#### [TASK DIRECTIONS]
Reproduce the following lines verbatim, omitting the pictures from your answer.

+++

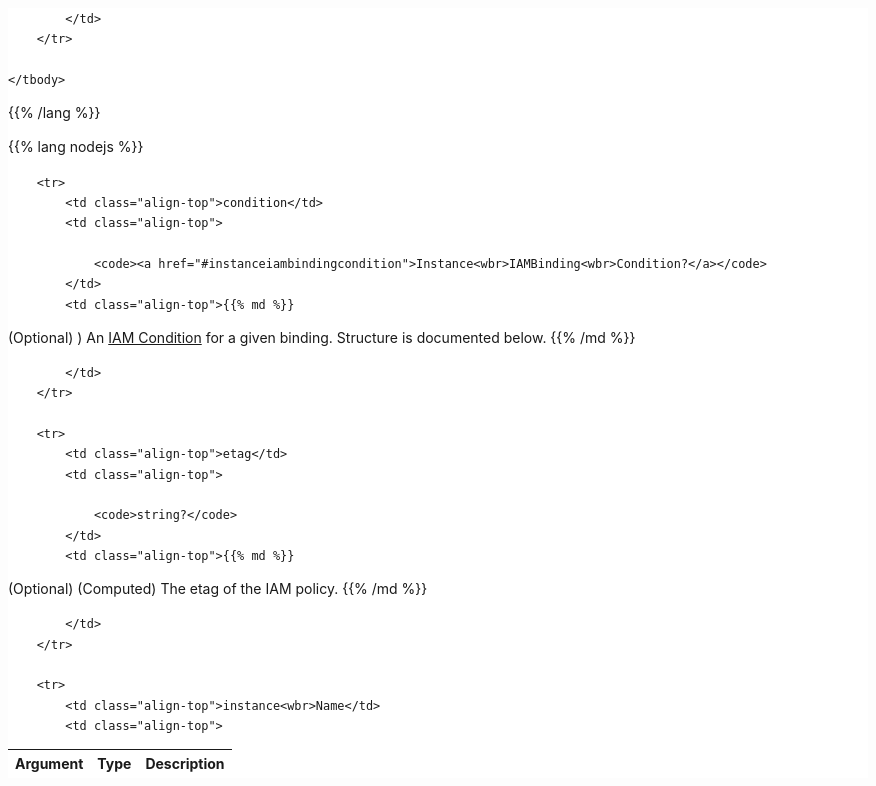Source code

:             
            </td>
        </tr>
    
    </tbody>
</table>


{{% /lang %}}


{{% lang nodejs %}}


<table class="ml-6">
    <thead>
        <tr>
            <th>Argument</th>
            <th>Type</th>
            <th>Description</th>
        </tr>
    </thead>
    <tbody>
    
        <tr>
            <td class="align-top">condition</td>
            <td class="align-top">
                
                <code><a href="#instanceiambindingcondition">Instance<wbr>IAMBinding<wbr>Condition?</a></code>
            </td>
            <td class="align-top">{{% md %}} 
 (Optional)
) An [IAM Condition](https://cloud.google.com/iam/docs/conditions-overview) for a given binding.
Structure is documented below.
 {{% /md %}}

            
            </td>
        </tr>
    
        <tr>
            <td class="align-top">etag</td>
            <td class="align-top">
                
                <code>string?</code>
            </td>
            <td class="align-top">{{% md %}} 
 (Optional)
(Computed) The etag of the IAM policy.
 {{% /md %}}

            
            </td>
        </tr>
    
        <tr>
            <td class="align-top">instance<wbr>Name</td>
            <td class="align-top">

+++

#### [WRITTEN ANSWER]
Source code

:             
            </td>
        </tr>
    
    </tbody>
</table>


{{% /lang %}}


{{% lang nodejs %}}


<table class="ml-6">
    <thead>
        <tr>
            <th>Argument</th>
            <th>Type</th>
            <th>Description</th>
        </tr>
    </thead>
    <tbody>
    
        <tr>
            <td class="align-top">condition</td>
            <td class="align-top">
                
                <code><a href="#instanceiambindingcondition">Instance<wbr>IAMBinding<wbr>Condition?</a></code>
            </td>
            <td class="align-top">{{% md %}} 
 (Optional)
) An [IAM Condition](https://cloud.google.com/iam/docs/conditions-overview) for a given binding.
Structure is documented below.
 {{% /md %}}

            
            </td>
        </tr>
    
        <tr>
            <td class="align-top">etag</td>
            <td class="align-top">
                
                <code>string?</code>
            </td>
            <td class="align-top">{{% md %}} 
 (Optional)
(Computed) The etag of the IAM policy.
 {{% /md %}}

            
            </td>
        </tr>
    
        <tr>
            <td class="align-top">instance<wbr>Name</td>
            <td class="align-top">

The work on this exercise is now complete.